Neben dem Orientierungswert für das eigene Krankenhaus ( siehe Fit für die Ambulantisierung? Ein Leitfaden für Krankenhäuser) kommt es bei der zukünftigen Strategieauswahl primär auf die Effekte der gesamtes Versorgungslandschaft an. Hierfür exemplarisch stehen Krankheiten des Verdauungssystems die auf Basis der aktuellen Überlegungen zur Erweiterung des Kataloges für ambulantes Operieren zukünftig am Beispiel des Bundeslandes Mecklenburg-Vorpommern zu knapp einem Drittel als ambulant-sensitiv gelten können (siehe Abbildung unten). Für Neubildungen liegt der Ambulantisierungsfaktor bei etwa einem Viertel.

Insbesondere zur Bewertung von Kompensationseffekten durch eine Marktbereinigung oder Spezialisierungstendenzen sind leistungsortbezogene Orientierungswerte hilfreich. Für die stationären Leistungserbringer werden Ambulantisierungseffekte im Status-Quo in Abhängigkeit zu den bisherigen Leistungsschwerpunkte analog zu Abbildung 1 entweder stark oder schwach ausgeprägt sein. Für Krankenhäuser in Mecklenburg-Vorpommern verhält es sich exemplarisch für den Bereich der Neubildungen (siehe nachfolgende Abbildung).

Spezialisierung hat Grenzen
Die Darstellung zu den stationären Leistungserbringern in Mecklenburg-Vorpommern unterstreicht die Limitation einer reinen Kompensationsstrategie durch Marktbereinigung. Aufgrund dessen, dass sich die Mehrheit der Behandlungsfälle am Beispiel der Neubildungen ohnehin auf wenige Krankenhäuser verteilt, kann nicht davon ausgegangen werden, dass der übrige Anteil an zukünftig rein stationärem Versorgungsbedarf durch Marktbereinigung ausreichend sein wird, um den Ambulantisierungsanteil der verbleibenden Krankenhäuser zu kompensieren.
Selbiges gilt für eine Kompensationsstrategie die auf hochspeziellen bzw. komplexen Eingriffen basiert, weil ein potenzielles Versorgungsangebot an die Regelungen zur Qualitätssicherung entlang der Mindestmengen geknüpft ist. Für Leistungserbringer in Bundesländern mit einer überschaubaren Anzahl an Maximal- oder universitären Versorgern machen prospektiv ausgelegte Kooperationen zum Versorgungsangebot durchaus Sinn, um sich in den einzelnen Mindestmengenkategorien nicht gegenseitig zu „disqualifizieren“. Exemplarisch hierfür steht die Stadt Rostock mit zwei Leistungserbringern auf ähnlichem Versorgungsniveau (siehe Abbildung Karte oben).

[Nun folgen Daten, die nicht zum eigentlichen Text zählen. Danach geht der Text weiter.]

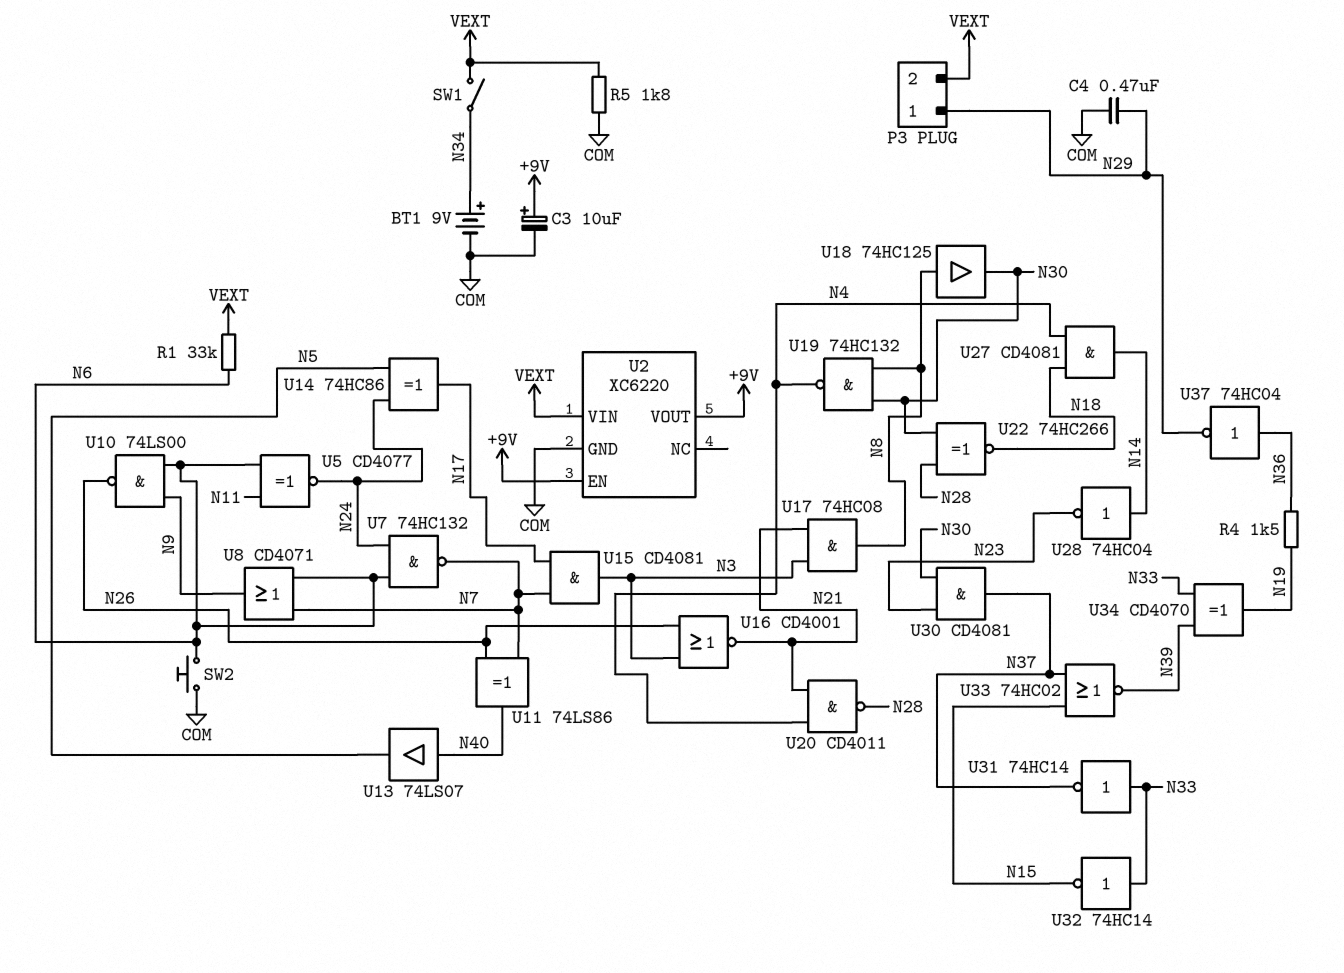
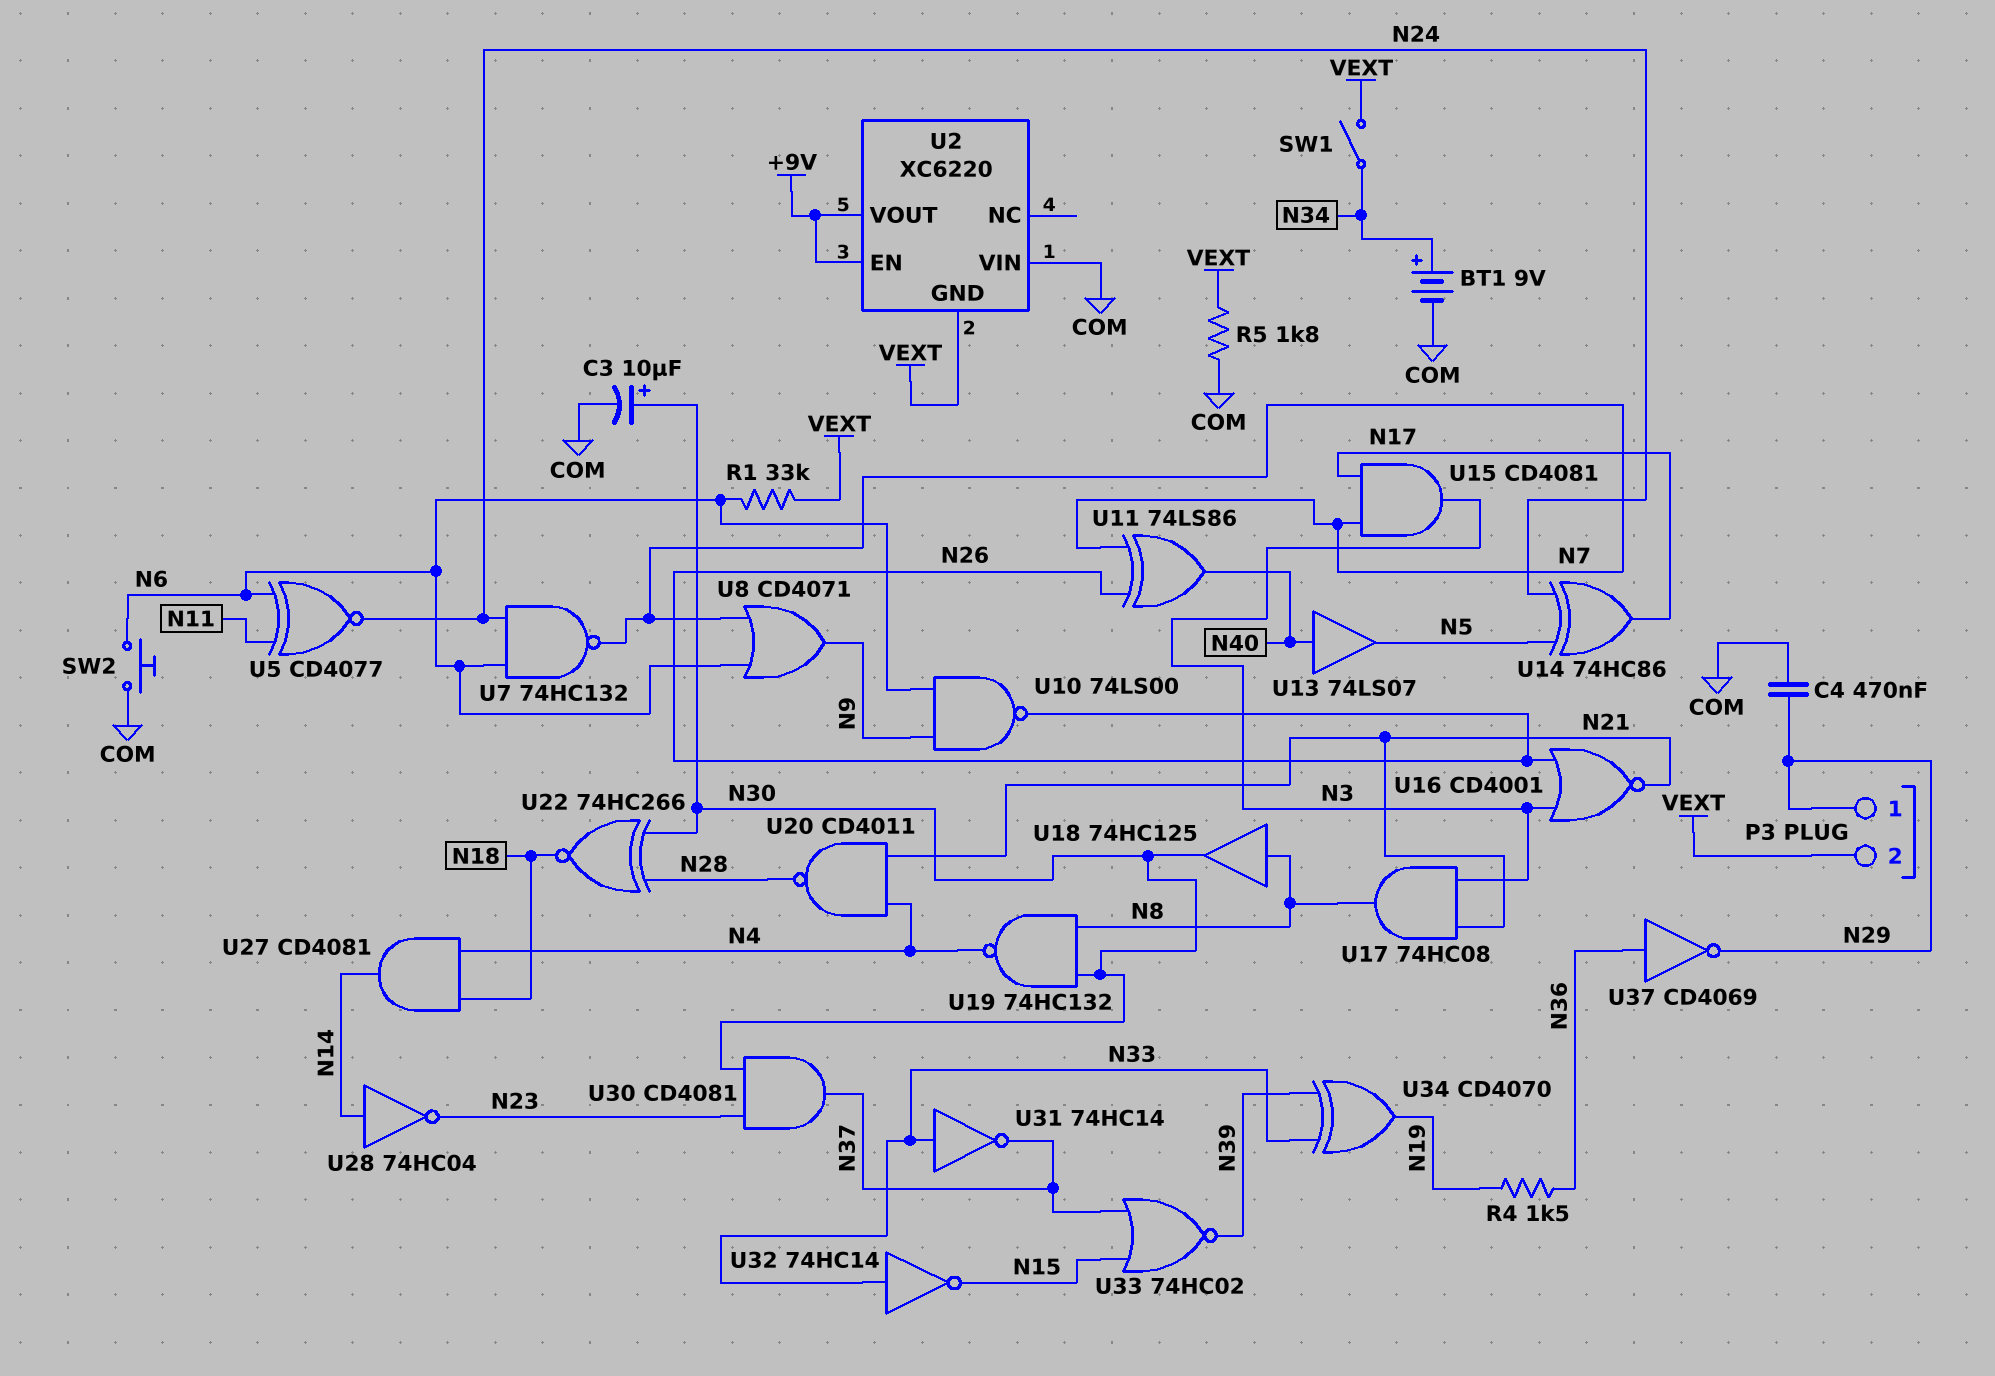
C3: 10uF (plus +9V, minus COM) -> 10uF (plus N30, minus COM)
U2 pin GND: COM -> VEXT
U2 pin VIN: VEXT -> COM
U37: NOT 74HC04 (in N36, out N29) -> NOT CD4069 (in N36, out N29)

Um dem stationären Leistungsrückgang durch Ambulantisierung entgegenzuwirken und durch Kompensationsstrategien dem Stuck-in-the-Middle-Dilemma zu entgehen wird die Beantwortung folgender Fragen relevant werden:
- Wie viele und welche bislang stationären Krankheitsbilder werden durch ambulante Behandlungsformen substituiert?
- Wie stark oder wenig ausgeprägt sind Ambulantisierungseffekte für Leistungserberinger einer ausgewählten Versorgungsregion?
- Wie verteilen sich stationären und ambulant-sensitive Krankheitsbilder auf diese Leistungserbringer?
- Wie werden sich die zukünftigen Behandlungsfälle nach Marktbereinigung verteilen?
- Wie hoch ist der potenzielle Versorgungsbedarf der durch Spezialisierung abgedeckt werden kann?